Teach Yourself UNIX Shell Programming in 14 Days

Chapter 5: Life with Regular Expressions

Objectives:

This chapter discusses the use of regular expressions with the grep command. Regular expressions are patterns that you use to search text files. Objectives important to this chapter are:

  • Use of grep
  • Pattern matching operators
  • New uses for metacharacters in grep
Concepts:

Grep stands for global regular expression printer. (Aren't you glad you know that now?) The reason it exists is to search for regular expressions, or patterns in text files, and print, or report, the lines where it finds them.

Grep uses pattern matching operators, some of which we have already seen used in other ways. This means that the way grep uses some operators is not the way other commands use them. Some pattern matching operators are:

  • the caret - beginning of line marker
  • the dollar sign - end of line marker
  • the period - a wild card operator, matches one character or none
  • the asterisk - matches any characters
  • curly braces - required number of repetitions (closures)
  • square brackets - accepted sets of values

The caret is used in a text search string (regular expression, right?) to show the start of a line. The command

	grep "public"

would search for lines of text that had the word "public" in them. However, the command

	grep "^public" 

searches for lines that have the word "public" as the first word on the line.

The dollar sign is used by grep to mark the end of line in regular expressions. The command

	grep "public$"

would find lines of text that have "public" as the last word on the line.

Combining the two symbols, this command

	grep "^public$"

would search for lines on which "public" is the only word.

The basic syntax of the grep command is in the form

	grep pattern filename

This syntax may be varied by either supplying a list of filenames, or by using expansion metacharacters like the asterisk, to specify all files in a group. (Such as, grep "stuff" *.txt.)

Your author groups the next two operators together as "parentheses" operators. They are more properly referred to as the curly brace and the square bracket. (In case you are wondering, neither is a parenthesis.)

Square brackets can be used, as we have seen before, to enclose a set of acceptable values. For instance, this command

	grep "[Bb]aker" schools.txt

would find all lines that contained the word "Baker" or the word "baker" in the file schools.txt. Ranges of values may also be specified inside the brackets.
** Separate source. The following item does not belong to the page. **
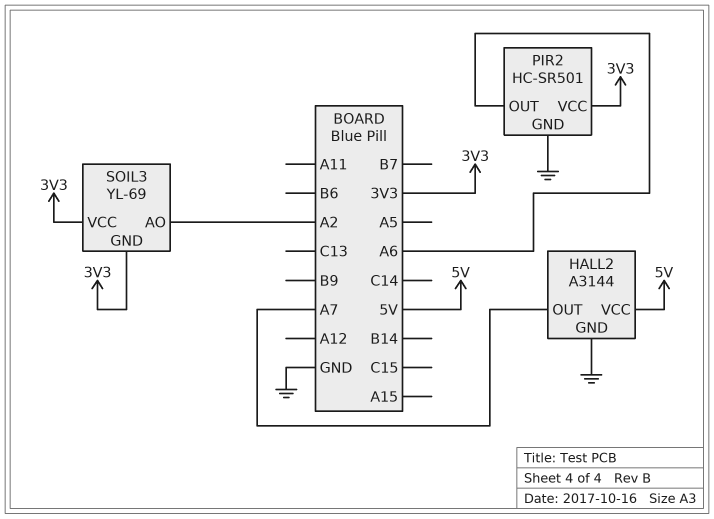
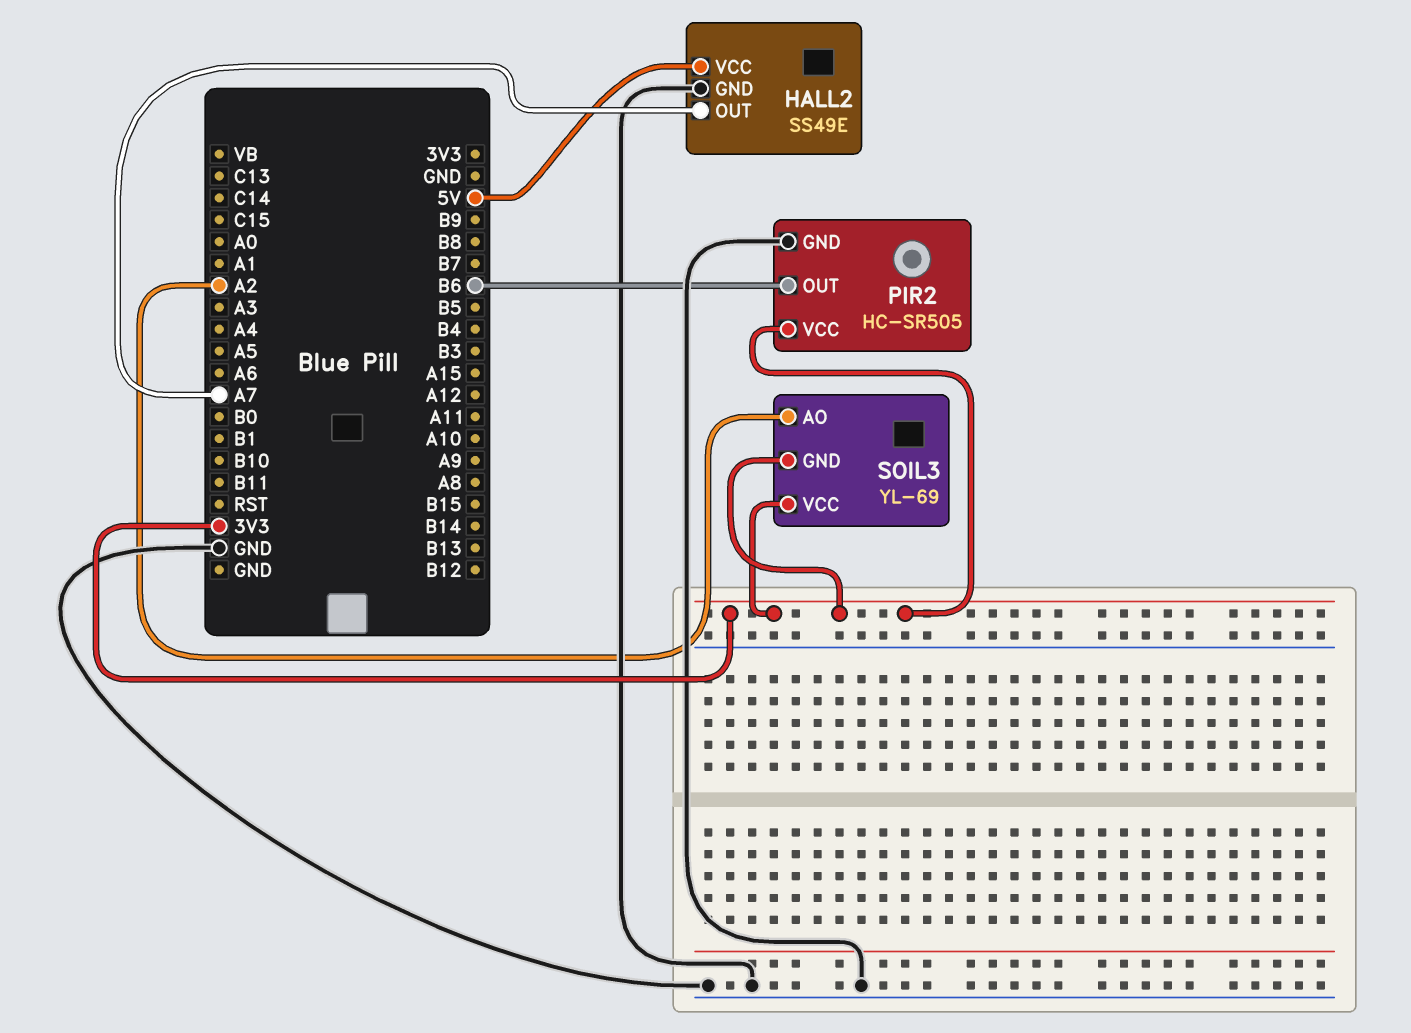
HALL2: A3144 -> SS49E
PIR2: HC-SR501 -> HC-SR505
PIR2 pin OUT: A6 -> B6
Curly braces are used to specify the number of times a pattern must be found for the line to be printed. This is known as a closure. (Not all versions of UNIX support this operator.) When used with grep, each curly brace should be preceded by a backslash. The command

	grep "[0-9]\{5\}" address.txt

will search the address.txt file for all lines containing five-digit numbers (like zip codes, for instance.) If we want lines containing numbers from five to seven digits, we could use the command

	grep "[0-9]\{5,7\}" address.txt

where five is the least number of digits (repetitions) and seven is the greatest number of digits that will match the pattern.

Other closure expressions: the plus, the asterisk and the question mark. The plus sign after a set of values means match on at least one appearance of one of the values. The asterisk after a set means to match on any or no appearances of the pattern specified. The question mark means to match on zero or one instance of the search pattern.

The grep command has several useful options. Each would be preceded by the hyphen:

  • i - means to ignorecase
  • n - means to print linenumbers
  • v - print only lines that do notmatch the pattern
  • c - print only a count of the lines that matched the pattern

 

As a variation on the -v option, you can tell grep not to print any blank lines in a file. The command

	grep -v "^[ 	]*" filename

will do this, because the brackets enclose a space and a tab, and the star says match on one or none of them. This assumes that text files having a space or tab as the first character are blank lines. (My files of notes would not qualify, would they?)

Empty lines are lines that contain only a line return character. To ignore them, we can use the command

	grep -v "^$" filename

Grep has some cousins, egrep and fgrep. (Distant relations of the Addams family, no doubt.) The notable option in egrep is its use of the pipe as a logical OR operator. It is used inside parentheses and separates the choices.

Sometimes the pattern you are searching for may occur inside other undesired patterns, such as inside other words. When this is so, you can run the more general search first and then pipe the output through a search that excludes what is undesired. This is not as good as it seems, however. In the example

grep on filename | grep -v ion

we search the file for the string "on", then send its output to next grep command as input, ignoring all lines having the string "ion" in them. Cool, but what about lines that have both words in them? Sometimes there is no substitute for real proofreading.